Set the following options in the log4j. properties property file:
# All audit events are logged at INFO level
Log4j.logger.org. apache. hadoop. hdfs. server. namenode. FSNamesystem. audit = WARN
Because the audit information is implemented at the INFO level, you can enable audit by changing WARN to info.

Iv. MR job history logs
Record completed tasks in HADOOP_LOG_DIR/histroy.

Tutorial on standalone/pseudo-distributed installation and configuration of Hadoop2.4.1 under Ubuntu14.04

Install and configure Hadoop2.2.0 on CentOS

Build a Hadoop environment on Ubuntu 13.04

Cluster configuration for Ubuntu 12.10 + Hadoop 1.2.1

Build a Hadoop environment on Ubuntu (standalone mode + pseudo Distribution Mode)
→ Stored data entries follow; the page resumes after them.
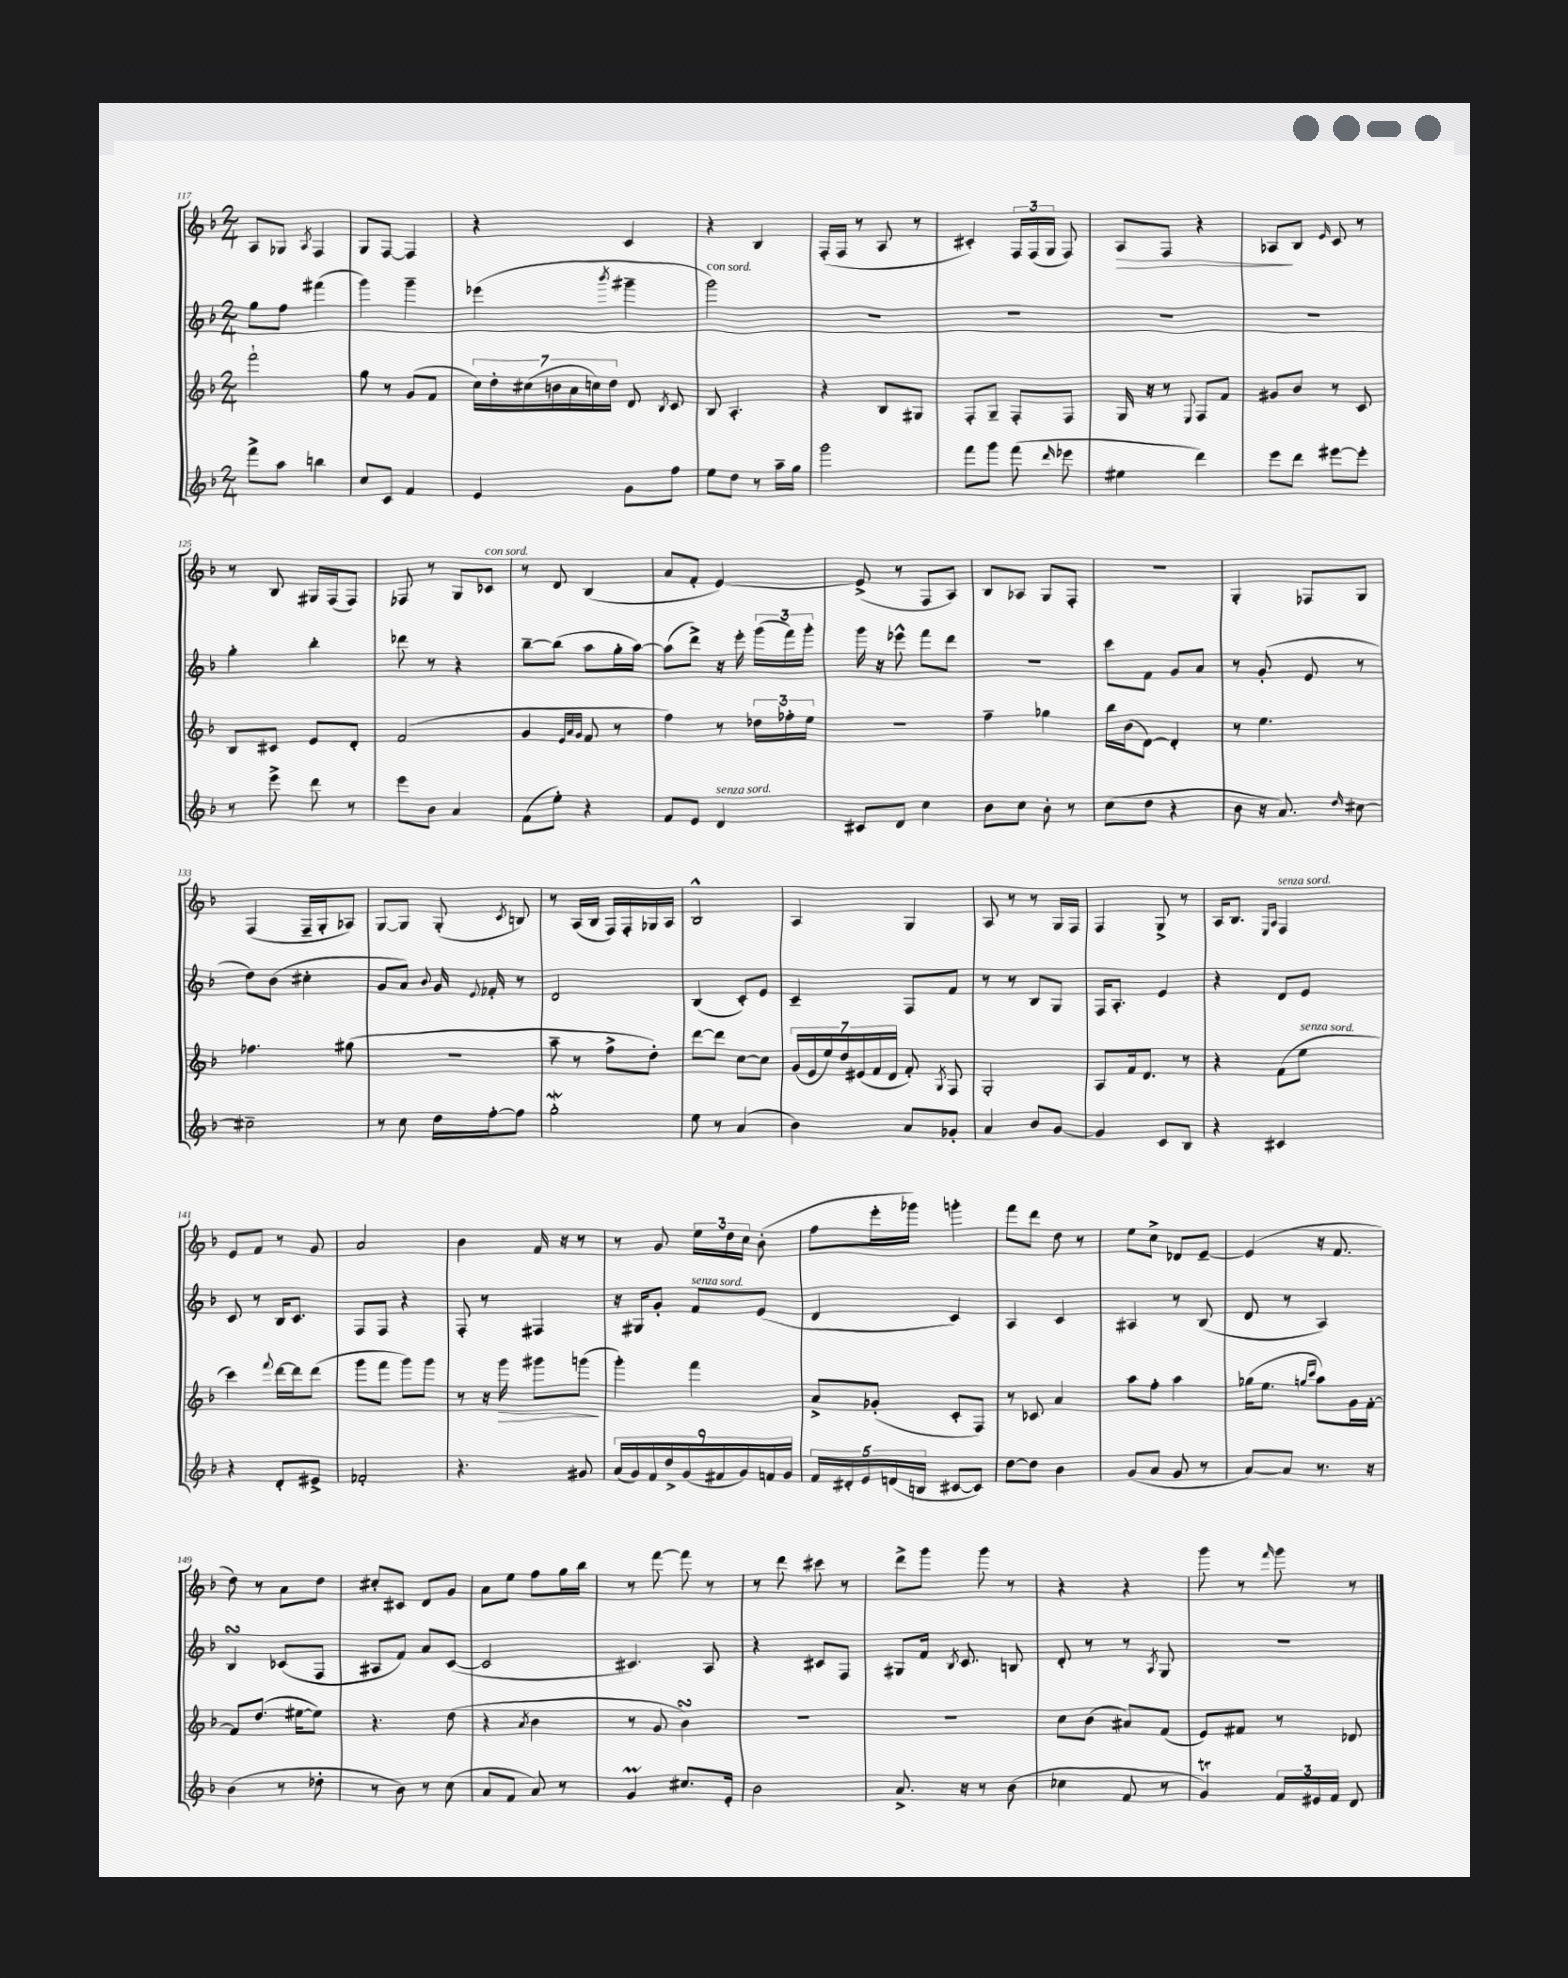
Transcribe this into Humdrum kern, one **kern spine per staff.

**kern	**kern	**kern	**kern
*staff4	*staff3	*staff2	*staff1
*clefG2	*clefG2	*clefG2	*clefG2
*k[b-]	*k[b-]	*k[b-]	*k[b-]
*M2/4	*M2/4	*M2/4	*M2/4
8fff^	2fff`	8gg	8A
8aa	.	8ff	8G-
.	.	.	8qA
4bb	.	(4fff#	4F
=	=	=	=
8cc	8gg	4ggg)	8G
8c	8r	.	[8F
4f	(8g	4ggg~	4F]
.	8f	.	.
=	=	=	=
4e	28cc)	(4eee-	4r
.	28dd'	.	.
.	(28cc#	.	.
.	28b	.	.
.	28a	.	.
.	28cc)	.	.
.	28dd	.	.
.	.	8qbbb-	.
8g	8d	4ggg#~	4c
.	8qB-	.	.
8ff	8c	.	.
=	=	=	=
8ee	8B-	2ggg)	4r
8dd	4.A'	.	.
8r	.	.	4B-
16aa~	.	.	.
16gg	.	.	.
=	=	=	=
2ggg	4r	2r	(16F'
.	.	.	16F
.	.	.	8r
.	8B-	.	8A
.	8G#	.	8r
=	=	=	=
8fff	8F'	2r	4c#')
8ggg	8G~	.	.
(8fff	8F'	.	24F
.	.	.	(24F
.	.	.	24G
16qqddd	.	.	.
8eee-	8F	.	8F)
=	=	=	=
4ee#	16G	2r	8A
.	16r	.	.
.	8r	.	8F
.	8qqE	.	.
4ddd)	8F	.	4r
.	8f	.	.
=	=	=	=
8eee	8g#	2r	8A-
8ddd	8b-	.	8B-
.	.	.	16qqe
[8eee#	8r	.	8c
8eee#']	8c	.	8r
=	=	=	=
8r	8B-	4gg'	8r
8eee^	8c#	.	8B-
8ddd	8e	4bb-'	16G#
.	.	.	(16F
8r	8d'	.	8F)
=	=	=	=
8eee	(2f	8ddd-	8F-
8b-	.	8r	8r
4a	.	4r	8G
.	.	.	8c-
=	=	=	=
(8f	4g	[8bb-~	8r
8ee')	.	(8bb-]	8d
.	32qqe	.	.
.	32qqa	.	.
.	32qqg	.	.
4r	8f	8aa	(4B-
.	8r	16gg'	.
.	.	[16aa)	.
=	=	=	=
8f	4ff)	(8aa]	8a
8e	.	8ddd^)	8f'
4d	8r	16r	[4e)
.	.	16eee'	.
.	24dd-	(24ggg	.
.	24ff-'	24fff)	.
.	24ee	24ggg'	.
=	=	=	=
8c#	2r	16ggg	(8e^]
.	.	16r	.
8d	.	8eee-^^	8r
4cc	.	8fff	8F
.	.	8ddd	8A)
=	=	=	=
8b-	4ff~	2r	8B-
8cc	.	.	8A-
8b-'	4gg-	.	8G
8r	.	.	8F'
=	=	=	=
(8cc	16bb-	8ccc	2r
.	(16b-	.	.
8dd	[8d)	8f	.
4r	4d']	8g	.
.	.	8a	.
=	=	=	=
8b-	8r	8r	4G'
16r	4.ee	(8g'	.
8.a)	.	.	.
.	.	8e	8F-
16qqdd	.	.	.
[8cc#	.	8r	8G
=	=	=	=
2cc#~]	4.ff-	8dd)	(4F
.	.	(8b-	.
.	.	4cc#'	16F~
.	.	.	16G'
.	(8gg#	.	8A-)
=	=	=	=
8r	2r	8g	[8G
8cc	.	8a)	8G]
.	.	8qqb-	.
16dd	.	16g	(8G'
.	.	8qqe	.
[16ff'	.	16f-'	.
.	.	.	8qc
8ff]	.	8r	8B)
=	=	=	=
2gg'	8aa~	2d	8r
.	8r	.	(16A
.	.	.	16B-
.	8ff^	.	16F)
.	.	.	16F'
.	8dd')	.	16G-
.	.	.	16A
=	=	=	=
8ee	[8ddd	(4B-	2B-^^
8r	8ddd]	.	.
(4a	[8cc	8c')	.
.	8cc]	8e	.
=	=	=	=
4b-)	(28g	4c~	4A
.	28e	.	.
.	28ee)	.	.
.	28dd	.	.
.	(28e#	.	.
.	28f	.	.
.	28d	.	.
8a	8f')	8F	4G
.	8qG	.	.
8g-'	8F	8f	.
=	=	=	=
4a	2G'	8r	8A
.	.	8r	8r
8b-	.	8B-	8r
[8g	.	8G	16G
.	.	.	16F
=	=	=	=
4g]	8A	16F	4F
.	.	8.A'	.
.	16f	.	.
.	8.d	.	.
8c	.	4e	8G^
8B-	8r	.	8r
=	=	=	=
4r	4r	4r	16A
.	.	.	8.B-
.	.	.	16qqE
.	.	.	16qqA
4c#	(8f	8d	4F
.	8ee	8e	.
=	=	=	=
4r	4ccc)	8c	8e
.	.	8r	8f
.	8qqfff	.	.
8d'	[16ddd	16B-	8r
.	16ddd]	8.c	.
8e#^	(8ddd	.	8g
=	=	=	=
2f-'	8ggg	8F	2a
.	8fff	8F	.
.	8ggg)	4r	.
.	8ggg	.	.
=	=	=	=
4.r	8r	8F'	4b-
.	16r	8r	.
.	16ggg	.	.
.	8ggg#	4F#	16f
.	.	.	16r
8g#	(8ggg	.	8r
=	=	=	=
(18a	4ggg')	16r	8r
18g)	.	.	.
.	.	16G#	.
18f	.	.	.
.	.	8g'	8g
18dd^	.	.	.
(18g	.	.	.
.	4fff	8f	24ee
18f#	.	.	.
.	.	.	24dd
18g)	.	.	24cc
.	.	(8e	(8b-'
18f	.	.	.
18g	.	.	.
=	=	=	=
20f	8a^	4d	8ff
20d#'	.	.	.
20e	.	.	.
.	(8g-'	.	16eee'
(20d	.	.	.
.	.	.	16ggg-)
20B	.	.	.
[8c#	8c'	4c)	4ggg'
8c#])	8F)	.	.
=	=	=	=
[8dd	8r	4A	8fff
8dd]	8c-	.	8ddd
4b-	4a	4c	8dd
.	.	.	8r
=	=	=	=
(8g	8aa	4A#	8ee
8a	8ff'	.	8cc^
8g	4aa	8r	8d-
8r	.	(8B-	[8e~
=	=	=	=
[8a)	(16gg-	8d	(4e]
.	8.ee	.	.
8a]	.	8r	.
.	16qqgg	.	.
.	16qqccc	.	.
8.r	8aa)	4A)	16r
.	.	.	8.f
.	16g	.	.
16r	[16f'	.	.
=	=	=	=
(4b-	8f]	4B-	8dd)
.	(8.dd	.	8r
8r	.	(8c-	8a
.	[16ee#	.	.
8dd-'	8ee#])	8F	8dd
=	=	=	=
8r	4.r	8A#	8cc#'
8b-)	.	8f)	8c#
8r	.	8a	8d
(8cc	(8dd	([8c	8g
=	=	=	=
8a	4r	2c]	8a
8f	.	.	8ee
.	8qa	.	.
8a)	4b-	.	8ff
8r	.	.	16gg
.	.	.	16bb-
=	=	=	=
4g	8r	4.c#)	8r
.	8g	.	[8fff
8.cc#	4b-)	.	8fff]
.	.	8A	8r
16e'	.	.	.
=	=	=	=
2b-	2r	4r	8r
.	.	.	8ddd
.	.	8c#	8ccc#
.	.	8F	8r
=	=	=	=
8.a^	2r	8G#	8ddd^
.	.	16f	8ggg
.	.	8qB-	.
16r	.	8.c	.
8r	.	.	8ggg
(8b-	.	8B	8r
=	=	=	=
4cc-	8cc	8d'	4r
.	(8b-	8r	.
8f	8a#)	8r	4r
.	.	8qA	.
8r	(8f	8G	.
=	=	=	=
4g)	8e)	2r	8ggg
.	8f#	.	8r
.	.	.	16qqfff
24f	8r	.	8ggg
24e#	.	.	.
24f	.	.	.
8d	8d-	.	8r
==	==	==	==
*-	*-	*-	*-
Configuration of Hadoop environment in Ubuntu

Detailed tutorial on creating a Hadoop environment for standalone Edition

Build a Hadoop environment (using virtual machines to build two Ubuntu systems in a Winodws environment)

Contact Us

The content source of this page is from Internet, which doesn't represent Alibaba Cloud's opinion; products and services mentioned on that page don't have any relationship with Alibaba Cloud. If the content of the page makes you feel confusing, please write us an email, we will handle the problem within 5 days after receiving your email.

If you find any instances of plagiarism from the community, please send an email to: info-contact@alibabacloud.com and provide relevant evidence. A staff member will contact you within 5 working days.

A Free Trial That Lets You Build Big!

Start building with 50+ products and up to 12 months usage for Elastic Compute Service

  • Sales Support

    1 on 1 presale consultation

  • After-Sales Support

    24/7 Technical Support 6 Free Tickets per Quarter Faster Response

  • Alibaba Cloud offers highly flexible support services tailored to meet your exact needs.